Backtesting Trading Strategies with Python: A Complete Guide

Every profitable trading strategy started as a hypothesis that was tested against historical data. Backtesting is how you separate ideas that sound good from ideas that actually make money. But backtesting is also where most traders deceive themselves. A poorly constructed backtest will tell you exactly what you want to hear, then lose money the moment you go live.

The difference between a useful backtest and a misleading one comes down to methodology. This guide shows you how to build a backtesting framework in Python that produces trustworthy results, handles the specific challenges of crypto markets, and helps you make informed decisions about which strategies to deploy with real capital.

We will build a complete backtesting system from scratch, avoiding the black-box approach of most backtesting libraries. When you understand every line of your backtester, you can trust its output.

Why Most Backtests Lie

Before writing any code, you need to understand the three ways backtests deceive traders:

Look-ahead bias: Using information that would not have been available at the time of the trade. This includes using future data in indicator calculations, using close prices for signals when you would have needed to wait for the next candle, or training an ML model on data that overlaps with the test period.

Survivorship bias: Only testing on assets that still exist today. The altcoins that went to zero are not in your dataset, which skews results upward.

Overfitting: Tuning your strategy parameters to maximize backtest performance on a specific dataset. The strategy performs brilliantly on historical data and poorly on new data because it has memorized past patterns rather than learned generalizable rules.

A good backtesting framework addresses all three of these systematically.

The Backtesting Framework

Our framework processes one candle at a time in chronological order, maintaining a portfolio state that tracks positions, cash, and trade history:

from dataclasses import dataclass, field
from enum import Enum
import pandas as pd
import numpy as np

class Side(Enum):
    BUY = "buy"
    SELL = "sell"

Dataset section:

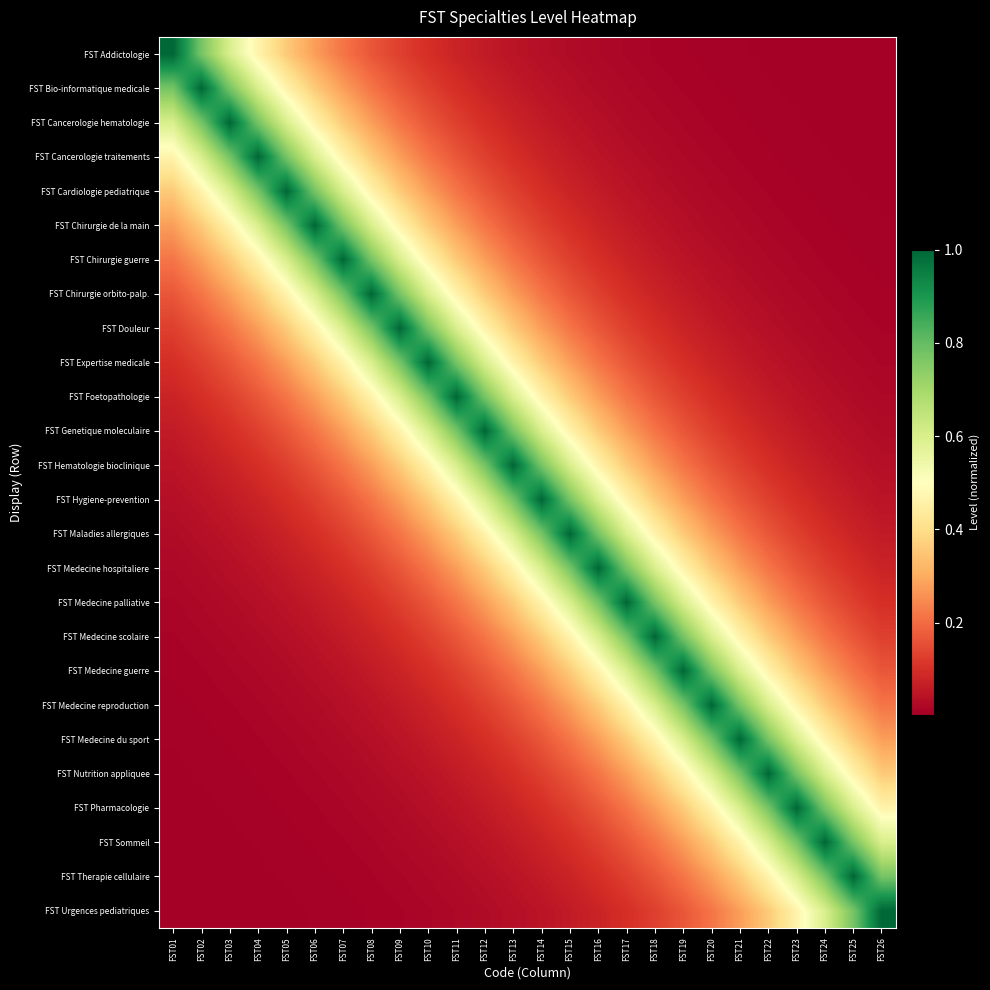

Which category has the highest value across all series?

FST01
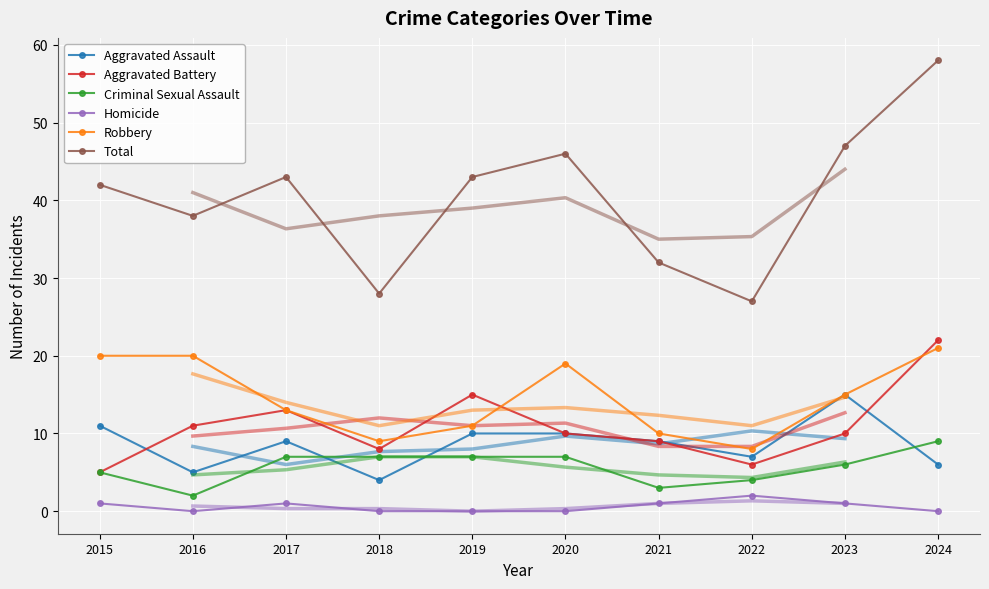

What is the difference between the second highest and second lowest values in the Aggravated Battery series?

9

Your tasks:
A – Copy the backtesting guide from "Before writing any" to "skews results upward.", swapping "altcoins" for "tokens".
B – Write the next part of the backtesting guide, picking up after its last line.
The listing is unrelated to the backtesting guide and stands apart from it.

Answer section:
A –
Before writing any code, you need to understand the three ways backtests deceive traders:

Look-ahead bias: Using information that would not have been available at the time of the trade. This includes using future data in indicator calculations, using close prices for signals when you would have needed to wait for the next candle, or training an ML model on data that overlaps with the test period.

Survivorship bias: Only testing on assets that still exist today. The tokens that went to zero are not in your dataset, which skews results upward.

B –
@dataclass
class Trade:
    entry_time: pd.Timestamp
    exit_time: pd.Timestamp | None
    side: Side
    entry_price: float
    exit_price: float | None
    size: float
    pnl: float | None = None

@dataclass
class Portfolio:
    initial_capital: float
    cash: float = 0.0
    position_size: float = 0.0
    position_side: Side | None = None
    position_entry_price: float = 0.0
    trades: list = field(default_factory=list)
    equity_curve: list = field(default_factory=list)

    def __post_init__(self):
        self.cash = self.initial_capital

The core backtest engine iterates through each candle, calls the strategy for a signal, and executes trades with realistic assumptions:

class BacktestEngine:
    def __init__(self, initial_capital: float = 10000.0, commission: float = 0.0006, slippage: float = 0.0002):
        self.initial_capital = initial_capital
        self.commission = commission
        self.slippage = slippage

    def run(self, df: pd.DataFrame, strategy) -> Portfolio:
        portfolio = Portfolio(initial_capital=self.initial_capital)

        indicators_df = strategy.compute_indicators(df)

        for i in range(strategy.warmup_period, len(indicators_df)):
            current_bar = indicators_df.iloc[i]
            history = indicators_df.iloc[:i+1]

            self._check_exits(portfolio, current_bar)

            signal = strategy.generate_signal(history)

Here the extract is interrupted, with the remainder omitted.